It has an ‘option’ on specialised equipment supplied by Société de Forage Pétroliers (SFP) that is currently being used by a “super-major” to drill its 56%-owned TLP-103C-ST prospect and four others.
Work will take place in either the first or second quarter of next year, depending on SFP’s work commitments – later than expected.
The plan is to re-enter the TLP-103C well and drill the new side-track just below the Mengo formation.
This will test the Upper Djeno and explore the Middle Djeno formations.
The objective is to discover whether the Djeno can be brought into production from either horizon.
“Drilling activity is never without risk,” said AAOG in a statement. “However, the directors believe that the side-track operations have an attractive risk/reward profile.”
The company said the original well had already proven the geological model and confirmed the presence of the Djeno at Tilapia.
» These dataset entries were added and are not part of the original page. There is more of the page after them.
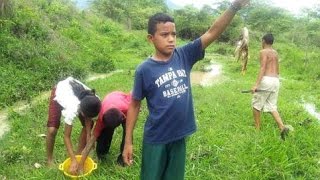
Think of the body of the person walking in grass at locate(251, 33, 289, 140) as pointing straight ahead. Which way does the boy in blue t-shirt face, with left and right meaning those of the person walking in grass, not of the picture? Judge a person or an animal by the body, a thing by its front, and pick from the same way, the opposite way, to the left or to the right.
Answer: the opposite way

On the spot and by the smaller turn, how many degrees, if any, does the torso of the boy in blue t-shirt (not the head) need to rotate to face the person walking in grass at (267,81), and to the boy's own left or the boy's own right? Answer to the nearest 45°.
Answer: approximately 90° to the boy's own left

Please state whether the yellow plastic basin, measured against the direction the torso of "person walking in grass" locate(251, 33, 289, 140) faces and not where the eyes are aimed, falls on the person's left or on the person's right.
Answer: on the person's left

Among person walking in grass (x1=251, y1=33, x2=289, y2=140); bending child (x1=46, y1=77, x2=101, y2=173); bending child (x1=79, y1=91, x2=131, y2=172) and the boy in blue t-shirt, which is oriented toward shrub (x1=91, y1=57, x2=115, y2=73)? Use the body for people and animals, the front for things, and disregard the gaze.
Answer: the person walking in grass

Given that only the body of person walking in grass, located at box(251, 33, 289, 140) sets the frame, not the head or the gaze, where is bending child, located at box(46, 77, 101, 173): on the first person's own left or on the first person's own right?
on the first person's own left

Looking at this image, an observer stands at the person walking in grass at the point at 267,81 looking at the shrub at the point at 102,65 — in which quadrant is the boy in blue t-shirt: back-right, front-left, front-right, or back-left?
back-left

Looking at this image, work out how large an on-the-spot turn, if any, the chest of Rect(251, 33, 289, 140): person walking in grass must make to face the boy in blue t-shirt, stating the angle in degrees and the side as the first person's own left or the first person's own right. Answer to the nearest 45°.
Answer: approximately 135° to the first person's own left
AAOG’s “fall-back plan”, therefore, is to produce from the Mengo formation.
On the rig news, chief executive James Berwick said: "We are very pleased to have entered into the rig agreement and look forward to commencing operations at TLP-103C-ST as soon as the rig becomes available.
“The rig is the most suitable rig available in country and will come to TLP-103C-ST directly from drilling operations for a super-major."
“The board of AAOG appreciate that drilling operations will commence later than we had hoped but, following the problems encountered in drilling TLP-103C, it was important that we found the right rig for this drilling campaign to avoid any similar issues," he added.